= Assignment =
Retype the listing that follows without a single change.

= Material for this exercise =
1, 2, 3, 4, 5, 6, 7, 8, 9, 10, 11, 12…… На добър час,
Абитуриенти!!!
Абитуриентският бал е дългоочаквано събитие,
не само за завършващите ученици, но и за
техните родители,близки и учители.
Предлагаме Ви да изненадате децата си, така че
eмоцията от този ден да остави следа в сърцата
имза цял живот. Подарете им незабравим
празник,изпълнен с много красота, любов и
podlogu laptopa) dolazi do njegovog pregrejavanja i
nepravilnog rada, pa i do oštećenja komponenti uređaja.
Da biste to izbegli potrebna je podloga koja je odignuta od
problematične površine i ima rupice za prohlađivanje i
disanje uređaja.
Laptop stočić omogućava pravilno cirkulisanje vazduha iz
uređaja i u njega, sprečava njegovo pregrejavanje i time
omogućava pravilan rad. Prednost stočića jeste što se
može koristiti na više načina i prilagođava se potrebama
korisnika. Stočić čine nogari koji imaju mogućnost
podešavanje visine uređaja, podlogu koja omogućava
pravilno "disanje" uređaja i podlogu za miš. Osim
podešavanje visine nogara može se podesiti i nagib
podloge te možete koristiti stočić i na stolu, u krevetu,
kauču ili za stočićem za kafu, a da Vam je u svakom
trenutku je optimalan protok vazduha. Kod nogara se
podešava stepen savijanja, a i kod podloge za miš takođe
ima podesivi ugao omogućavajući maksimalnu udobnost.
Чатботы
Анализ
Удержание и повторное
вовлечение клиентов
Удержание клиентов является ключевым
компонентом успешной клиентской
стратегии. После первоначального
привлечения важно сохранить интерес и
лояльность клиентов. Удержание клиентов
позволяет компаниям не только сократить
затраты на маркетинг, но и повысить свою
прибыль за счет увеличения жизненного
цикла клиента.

= Response box =
1, 2, 3, 4, 5, 6, 7, 8, 9, 10, 11, 12…… На добър час,
Абитуриенти!!!
Абитуриентският бал е дългоочаквано събитие,
не само за завършващите ученици, но и за
техните родители,близки и учители.
Предлагаме Ви да изненадате децата си, така че
eмоцията от този ден да остави следа в сърцата
имза цял живот. Подарете им незабравим
празник,изпълнен с много красота, любов и
podlogu laptopa) dolazi do njegovog pregrejavanja i
nepravilnog rada, pa i do oštećenja komponenti uređaja.
Da biste to izbegli potrebna je podloga koja je odignuta od
problematične površine i ima rupice za prohlađivanje i
disanje uređaja.
Laptop stočić omogućava pravilno cirkulisanje vazduha iz
uređaja i u njega, sprečava njegovo pregrejavanje i time
omogućava pravilan rad. Prednost stočića jeste što se
može koristiti na više načina i prilagođava se potrebama
korisnika. Stočić čine nogari koji imaju mogućnost
podešavanje visine uređaja, podlogu koja omogućava
pravilno "disanje" uređaja i podlogu za miš. Osim
podešavanje visine nogara može se podesiti i nagib
podloge te možete koristiti stočić i na stolu, u krevetu,
kauču ili za stočićem za kafu, a da Vam je u svakom
trenutku je optimalan protok vazduha. Kod nogara se
podešava stepen savijanja, a i kod podloge za miš takođe
ima podesivi ugao omogućavajući maksimalnu udobnost.
Чатботы
Анализ
Удержание и повторное
вовлечение клиентов
Удержание клиентов является ключевым
компонентом успешной клиентской
стратегии. После первоначального
привлечения важно сохранить интерес и
лояльность клиентов. Удержание клиентов
позволяет компаниям не только сократить
затраты на маркетинг, но и повысить свою
прибыль за счет увеличения жизненного
цикла клиента.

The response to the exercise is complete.